TASK
Among the entries below, please repeat exactly and only the lines from the line containing "Figure 4. Dates" to the line containing "Figure 10. Representation", both lines included.

SOURCE INFORMATION
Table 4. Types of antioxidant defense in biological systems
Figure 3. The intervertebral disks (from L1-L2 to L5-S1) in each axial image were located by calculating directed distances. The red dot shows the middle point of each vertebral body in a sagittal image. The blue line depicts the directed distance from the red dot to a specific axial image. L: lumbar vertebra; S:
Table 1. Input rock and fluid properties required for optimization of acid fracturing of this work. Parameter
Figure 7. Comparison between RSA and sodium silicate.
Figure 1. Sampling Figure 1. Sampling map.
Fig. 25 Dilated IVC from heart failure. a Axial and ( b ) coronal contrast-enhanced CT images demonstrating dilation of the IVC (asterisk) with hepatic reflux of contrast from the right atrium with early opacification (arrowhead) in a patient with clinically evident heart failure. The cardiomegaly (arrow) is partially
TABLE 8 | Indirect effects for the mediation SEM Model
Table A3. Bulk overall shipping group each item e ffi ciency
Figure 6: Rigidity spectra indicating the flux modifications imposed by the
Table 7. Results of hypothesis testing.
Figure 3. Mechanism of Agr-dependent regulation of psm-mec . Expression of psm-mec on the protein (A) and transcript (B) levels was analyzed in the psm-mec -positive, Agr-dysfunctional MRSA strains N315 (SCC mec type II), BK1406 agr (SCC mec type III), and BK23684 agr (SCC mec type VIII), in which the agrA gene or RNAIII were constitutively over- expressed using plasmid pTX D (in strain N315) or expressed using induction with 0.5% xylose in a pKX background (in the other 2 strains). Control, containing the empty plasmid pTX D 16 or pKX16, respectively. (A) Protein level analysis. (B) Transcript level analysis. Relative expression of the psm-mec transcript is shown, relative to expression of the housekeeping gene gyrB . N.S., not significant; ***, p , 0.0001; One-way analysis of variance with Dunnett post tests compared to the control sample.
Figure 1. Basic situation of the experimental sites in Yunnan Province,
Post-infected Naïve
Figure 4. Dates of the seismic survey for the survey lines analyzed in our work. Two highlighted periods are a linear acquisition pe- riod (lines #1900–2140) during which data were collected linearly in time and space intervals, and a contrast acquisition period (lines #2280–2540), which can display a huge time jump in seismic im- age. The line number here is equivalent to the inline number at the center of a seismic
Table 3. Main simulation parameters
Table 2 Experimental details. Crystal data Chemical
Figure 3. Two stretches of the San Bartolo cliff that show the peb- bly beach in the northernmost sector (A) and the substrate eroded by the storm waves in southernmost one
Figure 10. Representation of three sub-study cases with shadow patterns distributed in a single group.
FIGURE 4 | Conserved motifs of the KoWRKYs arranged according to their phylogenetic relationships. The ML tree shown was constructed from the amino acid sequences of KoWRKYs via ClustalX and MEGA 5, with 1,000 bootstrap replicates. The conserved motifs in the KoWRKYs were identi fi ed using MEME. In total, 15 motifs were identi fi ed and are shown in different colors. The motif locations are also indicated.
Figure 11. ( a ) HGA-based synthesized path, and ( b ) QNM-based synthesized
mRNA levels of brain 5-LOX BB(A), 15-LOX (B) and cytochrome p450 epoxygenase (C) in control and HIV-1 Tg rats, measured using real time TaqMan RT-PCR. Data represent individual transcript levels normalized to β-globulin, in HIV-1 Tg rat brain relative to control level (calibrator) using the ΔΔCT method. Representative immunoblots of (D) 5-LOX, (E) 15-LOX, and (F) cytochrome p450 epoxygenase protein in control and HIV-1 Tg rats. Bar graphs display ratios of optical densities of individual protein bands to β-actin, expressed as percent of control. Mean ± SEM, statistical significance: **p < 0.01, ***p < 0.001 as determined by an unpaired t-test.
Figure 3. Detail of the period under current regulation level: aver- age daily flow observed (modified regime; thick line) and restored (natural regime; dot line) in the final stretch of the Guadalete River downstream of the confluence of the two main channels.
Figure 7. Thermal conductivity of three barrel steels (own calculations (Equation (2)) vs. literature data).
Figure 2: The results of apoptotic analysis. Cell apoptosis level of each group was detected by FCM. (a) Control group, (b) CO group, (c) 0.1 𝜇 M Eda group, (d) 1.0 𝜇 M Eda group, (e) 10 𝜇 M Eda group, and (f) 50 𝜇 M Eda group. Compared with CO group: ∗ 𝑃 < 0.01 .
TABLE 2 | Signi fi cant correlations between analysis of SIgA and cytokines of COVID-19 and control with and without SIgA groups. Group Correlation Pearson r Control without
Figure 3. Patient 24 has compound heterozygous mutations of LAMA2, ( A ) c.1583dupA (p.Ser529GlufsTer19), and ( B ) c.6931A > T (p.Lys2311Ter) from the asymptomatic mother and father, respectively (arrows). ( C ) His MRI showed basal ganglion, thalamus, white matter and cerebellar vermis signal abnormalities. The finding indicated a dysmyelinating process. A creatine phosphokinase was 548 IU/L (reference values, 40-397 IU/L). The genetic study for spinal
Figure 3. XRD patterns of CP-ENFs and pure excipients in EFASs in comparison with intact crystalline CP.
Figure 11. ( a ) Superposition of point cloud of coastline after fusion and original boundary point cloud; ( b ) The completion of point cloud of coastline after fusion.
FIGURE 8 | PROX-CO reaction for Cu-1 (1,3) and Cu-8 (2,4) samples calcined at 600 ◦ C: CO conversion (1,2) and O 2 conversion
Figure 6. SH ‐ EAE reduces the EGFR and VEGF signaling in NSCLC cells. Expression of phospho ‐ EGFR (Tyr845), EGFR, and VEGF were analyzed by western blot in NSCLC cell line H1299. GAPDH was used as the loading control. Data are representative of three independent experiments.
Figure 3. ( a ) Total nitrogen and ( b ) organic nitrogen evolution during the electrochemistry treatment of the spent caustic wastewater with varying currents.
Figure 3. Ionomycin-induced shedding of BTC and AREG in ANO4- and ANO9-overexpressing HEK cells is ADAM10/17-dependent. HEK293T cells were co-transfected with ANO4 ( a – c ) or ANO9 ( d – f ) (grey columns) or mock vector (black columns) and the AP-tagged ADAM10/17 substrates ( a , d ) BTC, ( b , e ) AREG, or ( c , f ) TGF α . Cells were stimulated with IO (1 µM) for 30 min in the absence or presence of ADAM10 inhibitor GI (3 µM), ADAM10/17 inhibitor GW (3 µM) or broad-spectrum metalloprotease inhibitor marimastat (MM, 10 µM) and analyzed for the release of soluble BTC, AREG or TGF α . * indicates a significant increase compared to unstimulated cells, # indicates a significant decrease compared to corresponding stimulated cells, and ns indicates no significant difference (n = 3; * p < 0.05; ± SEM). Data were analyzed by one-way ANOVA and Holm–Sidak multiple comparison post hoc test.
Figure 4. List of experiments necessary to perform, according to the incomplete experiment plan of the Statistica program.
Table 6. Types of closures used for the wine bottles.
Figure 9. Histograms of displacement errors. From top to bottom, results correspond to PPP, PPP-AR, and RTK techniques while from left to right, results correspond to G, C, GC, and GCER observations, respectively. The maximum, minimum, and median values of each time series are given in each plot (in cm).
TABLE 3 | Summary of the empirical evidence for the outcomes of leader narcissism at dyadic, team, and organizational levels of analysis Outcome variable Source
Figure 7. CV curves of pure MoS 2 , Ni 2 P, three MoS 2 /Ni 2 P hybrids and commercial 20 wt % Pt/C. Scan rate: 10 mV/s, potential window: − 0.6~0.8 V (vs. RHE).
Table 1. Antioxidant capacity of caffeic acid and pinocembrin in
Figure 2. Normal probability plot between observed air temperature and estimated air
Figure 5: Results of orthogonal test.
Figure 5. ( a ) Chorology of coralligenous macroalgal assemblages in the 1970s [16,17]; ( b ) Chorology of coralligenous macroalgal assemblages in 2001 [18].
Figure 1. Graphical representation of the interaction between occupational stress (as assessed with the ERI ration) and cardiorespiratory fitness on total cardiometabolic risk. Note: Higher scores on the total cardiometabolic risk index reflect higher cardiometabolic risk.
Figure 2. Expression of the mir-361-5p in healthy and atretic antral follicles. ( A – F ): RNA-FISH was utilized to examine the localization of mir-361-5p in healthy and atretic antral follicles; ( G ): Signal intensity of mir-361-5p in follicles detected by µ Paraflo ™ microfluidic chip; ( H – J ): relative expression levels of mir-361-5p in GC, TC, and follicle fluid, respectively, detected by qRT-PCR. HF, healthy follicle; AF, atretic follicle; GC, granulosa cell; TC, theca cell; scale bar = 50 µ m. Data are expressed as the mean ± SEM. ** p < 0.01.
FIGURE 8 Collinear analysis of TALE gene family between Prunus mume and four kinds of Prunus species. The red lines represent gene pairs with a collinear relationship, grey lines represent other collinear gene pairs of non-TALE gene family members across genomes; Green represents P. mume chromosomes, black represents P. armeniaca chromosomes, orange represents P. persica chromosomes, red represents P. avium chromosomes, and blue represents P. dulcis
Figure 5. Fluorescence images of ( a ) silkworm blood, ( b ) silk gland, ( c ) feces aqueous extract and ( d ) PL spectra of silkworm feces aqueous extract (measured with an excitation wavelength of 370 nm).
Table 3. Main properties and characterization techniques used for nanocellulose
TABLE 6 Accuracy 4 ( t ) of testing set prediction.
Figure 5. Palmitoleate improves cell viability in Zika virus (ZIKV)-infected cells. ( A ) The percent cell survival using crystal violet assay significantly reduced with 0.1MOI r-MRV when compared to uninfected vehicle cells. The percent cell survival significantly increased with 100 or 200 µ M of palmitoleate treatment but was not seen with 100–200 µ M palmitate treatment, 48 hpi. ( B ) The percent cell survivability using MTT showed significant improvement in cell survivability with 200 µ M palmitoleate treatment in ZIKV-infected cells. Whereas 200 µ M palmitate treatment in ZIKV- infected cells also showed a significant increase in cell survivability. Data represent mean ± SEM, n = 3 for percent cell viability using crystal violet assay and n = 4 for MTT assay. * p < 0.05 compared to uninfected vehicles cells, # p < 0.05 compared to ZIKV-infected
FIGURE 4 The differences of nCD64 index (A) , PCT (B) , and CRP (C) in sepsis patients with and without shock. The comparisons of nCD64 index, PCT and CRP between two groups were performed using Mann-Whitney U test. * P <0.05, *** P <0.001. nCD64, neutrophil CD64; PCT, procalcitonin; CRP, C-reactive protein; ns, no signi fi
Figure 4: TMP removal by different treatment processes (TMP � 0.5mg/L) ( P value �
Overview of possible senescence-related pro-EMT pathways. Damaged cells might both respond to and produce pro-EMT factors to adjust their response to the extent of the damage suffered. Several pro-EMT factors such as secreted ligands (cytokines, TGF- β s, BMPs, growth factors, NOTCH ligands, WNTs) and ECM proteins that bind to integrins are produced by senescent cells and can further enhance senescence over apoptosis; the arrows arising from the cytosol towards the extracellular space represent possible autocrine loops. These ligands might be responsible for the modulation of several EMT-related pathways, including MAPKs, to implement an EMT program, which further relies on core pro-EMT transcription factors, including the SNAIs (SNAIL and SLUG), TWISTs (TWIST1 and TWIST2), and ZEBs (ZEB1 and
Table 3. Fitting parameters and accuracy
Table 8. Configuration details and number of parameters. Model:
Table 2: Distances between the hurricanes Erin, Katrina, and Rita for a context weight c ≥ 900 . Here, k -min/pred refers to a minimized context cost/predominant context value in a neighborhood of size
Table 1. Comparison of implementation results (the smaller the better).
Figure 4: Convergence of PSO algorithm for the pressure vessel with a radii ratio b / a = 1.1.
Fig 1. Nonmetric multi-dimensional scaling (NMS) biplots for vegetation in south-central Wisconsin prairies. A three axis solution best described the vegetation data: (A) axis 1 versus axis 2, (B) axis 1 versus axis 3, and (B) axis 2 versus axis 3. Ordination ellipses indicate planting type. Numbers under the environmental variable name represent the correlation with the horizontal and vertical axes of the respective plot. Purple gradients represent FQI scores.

RESULT OF THIS TASK
Figure 4. Dates of the seismic survey for the survey lines analyzed in our work. Two highlighted periods are a linear acquisition pe- riod (lines #1900–2140) during which data were collected linearly in time and space intervals, and a contrast acquisition period (lines #2280–2540), which can display a huge time jump in seismic im- age. The line number here is equivalent to the inline number at the center of a seismic
Table 3. Main simulation parameters
Table 2 Experimental details. Crystal data Chemical
Figure 3. Two stretches of the San Bartolo cliff that show the peb- bly beach in the northernmost sector (A) and the substrate eroded by the storm waves in southernmost one
Figure 10. Representation of three sub-study cases with shadow patterns distributed in a single group.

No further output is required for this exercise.